Required work:
Produce word for word the lines of the data below running from the one that has "des travailleurs et" to the one that has "Cependant, la réforme", inclusive, and no others.

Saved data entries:
[Start of Attachment]

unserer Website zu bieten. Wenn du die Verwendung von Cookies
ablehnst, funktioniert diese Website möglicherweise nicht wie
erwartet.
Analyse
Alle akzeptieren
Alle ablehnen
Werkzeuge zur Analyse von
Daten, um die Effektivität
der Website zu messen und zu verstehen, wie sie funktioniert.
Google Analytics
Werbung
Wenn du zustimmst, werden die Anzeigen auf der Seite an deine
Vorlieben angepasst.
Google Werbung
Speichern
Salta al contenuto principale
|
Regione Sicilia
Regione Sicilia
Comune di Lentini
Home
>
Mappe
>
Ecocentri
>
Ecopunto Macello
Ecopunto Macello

[End of Attachment]
[Start of Attachment]

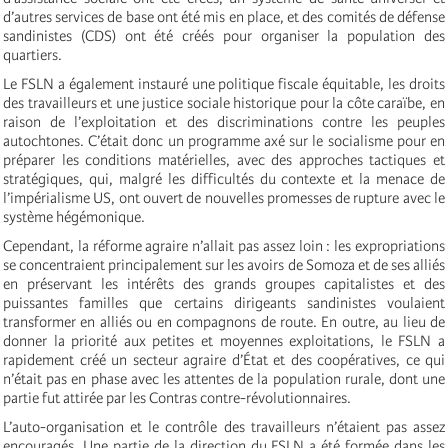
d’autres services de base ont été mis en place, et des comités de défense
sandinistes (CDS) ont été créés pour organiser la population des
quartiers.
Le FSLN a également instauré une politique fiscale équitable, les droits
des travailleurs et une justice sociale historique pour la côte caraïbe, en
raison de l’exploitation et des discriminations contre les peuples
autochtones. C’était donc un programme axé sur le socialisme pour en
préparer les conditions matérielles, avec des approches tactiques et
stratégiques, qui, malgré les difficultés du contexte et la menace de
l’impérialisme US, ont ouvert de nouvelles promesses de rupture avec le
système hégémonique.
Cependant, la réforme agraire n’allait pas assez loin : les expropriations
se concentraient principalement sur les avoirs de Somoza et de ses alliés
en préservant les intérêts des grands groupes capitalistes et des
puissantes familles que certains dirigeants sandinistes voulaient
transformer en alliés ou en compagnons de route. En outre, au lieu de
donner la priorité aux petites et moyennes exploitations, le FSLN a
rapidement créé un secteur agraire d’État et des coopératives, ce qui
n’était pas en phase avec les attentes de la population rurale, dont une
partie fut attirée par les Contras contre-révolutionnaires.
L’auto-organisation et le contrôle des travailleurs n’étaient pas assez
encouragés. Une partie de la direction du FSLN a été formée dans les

[End of Attachment]
[Start of Attachment]

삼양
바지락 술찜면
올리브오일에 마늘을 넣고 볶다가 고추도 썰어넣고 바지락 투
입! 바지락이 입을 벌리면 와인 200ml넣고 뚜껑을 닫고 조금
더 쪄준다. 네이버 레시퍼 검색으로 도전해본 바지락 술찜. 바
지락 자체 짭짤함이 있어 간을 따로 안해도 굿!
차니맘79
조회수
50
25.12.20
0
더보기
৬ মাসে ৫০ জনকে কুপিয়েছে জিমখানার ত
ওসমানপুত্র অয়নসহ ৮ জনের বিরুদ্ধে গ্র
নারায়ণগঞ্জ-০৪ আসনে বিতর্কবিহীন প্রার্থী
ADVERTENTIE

[End of Attachment]

Output of the exercise:
des travailleurs et une justice sociale historique pour la côte caraïbe, en
raison de l’exploitation et des discriminations contre les peuples
autochtones. C’était donc un programme axé sur le socialisme pour en
préparer les conditions matérielles, avec des approches tactiques et
stratégiques, qui, malgré les difficultés du contexte et la menace de
l’impérialisme US, ont ouvert de nouvelles promesses de rupture avec le
système hégémonique.
Cependant, la réforme agraire n’allait pas assez loin : les expropriations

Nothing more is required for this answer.